▸ **Task to complete**
In the forum discussion on synaesthesia below, which book by Daniel Tammet does one writer say they read?

▸ **Given passage**
*****
QuantumChemist wrote:
IsabellaLinton wrote:
MrsPeel wrote:
When you read up about autistic savants, there is often an element of synaesthesia involved. For instance, I read "Born on a Blue Day" by Daniel Tammet and it's clear he has strong synaesthesia in the way he visualises numbers. Also, when they studied the brain of Albert Einstein they discovered some unusual wiring, with the numbers part of the brain connected to the visual processing part, which suggests synaesthesia also.

So I don't believe true savant abilities are very common, even amongst autistics, because not many of us experience synaesthesia.


Ha! When I saw the thread title I thought "I'm not a savant in anything! Oh, wait -- I wonder if synaesthesia counts?!"

I have many forms of synaesthesia including coloured letters, words, and numbers, and spatial-shape-sound connections. I was able to learn multiplication, arithmetic, and algebra at a very early age because I could see colour patterns in the numbers and letters. I remember the birthdate and phone number of everyone I ever met in childhood because of the "colours". I was able to study and memorise vast amounts of information by placing it in various spots of my spatial / temporal memory (hard to explain). I use synaesthesia purposefully at times but it's always there involuntarily whether I'm consciously memorising or not. The connections I make from synaesthesia never change - so I can easily recall information years later just by flipping through my colour-spatial rolodex in my mind to trigger a memory.
*****
▸ **Dataset records**

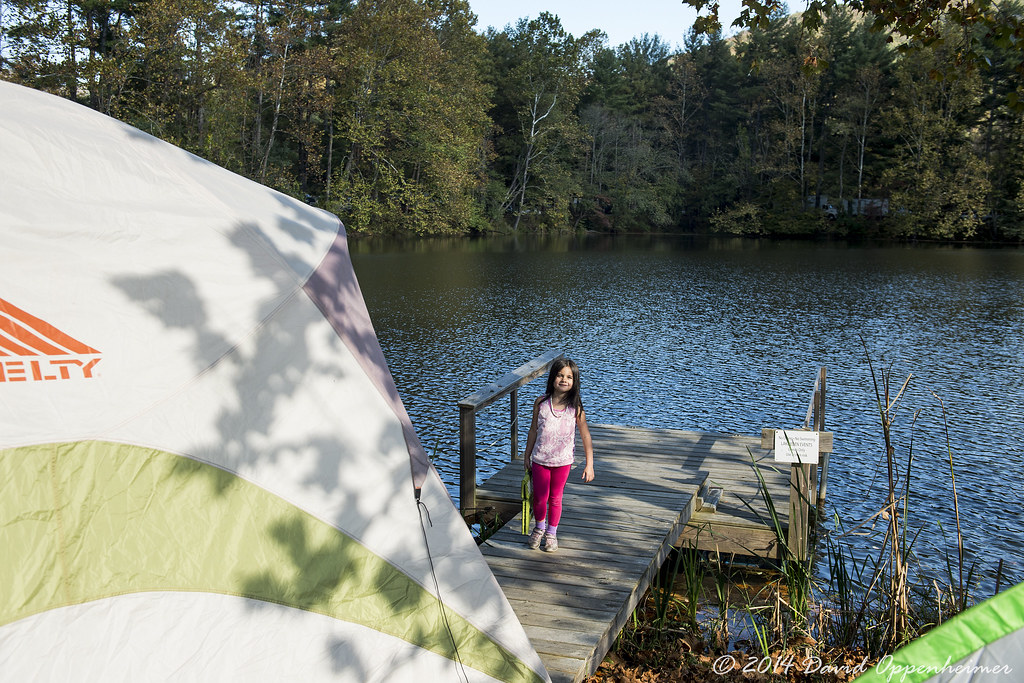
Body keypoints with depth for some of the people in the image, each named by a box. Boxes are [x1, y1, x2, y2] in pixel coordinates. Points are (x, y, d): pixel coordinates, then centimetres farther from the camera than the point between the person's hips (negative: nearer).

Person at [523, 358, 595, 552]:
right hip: (540, 459, 1)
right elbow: (534, 430, 4)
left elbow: (585, 436, -7)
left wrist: (589, 465, -9)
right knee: (539, 498, 9)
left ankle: (551, 533, 33)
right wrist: (527, 455, 9)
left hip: (563, 461, -1)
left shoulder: (575, 407, -11)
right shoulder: (541, 403, -7)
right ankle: (539, 527, 37)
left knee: (555, 499, 12)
*****
▸ **Your solution**
"Born on a Blue Day"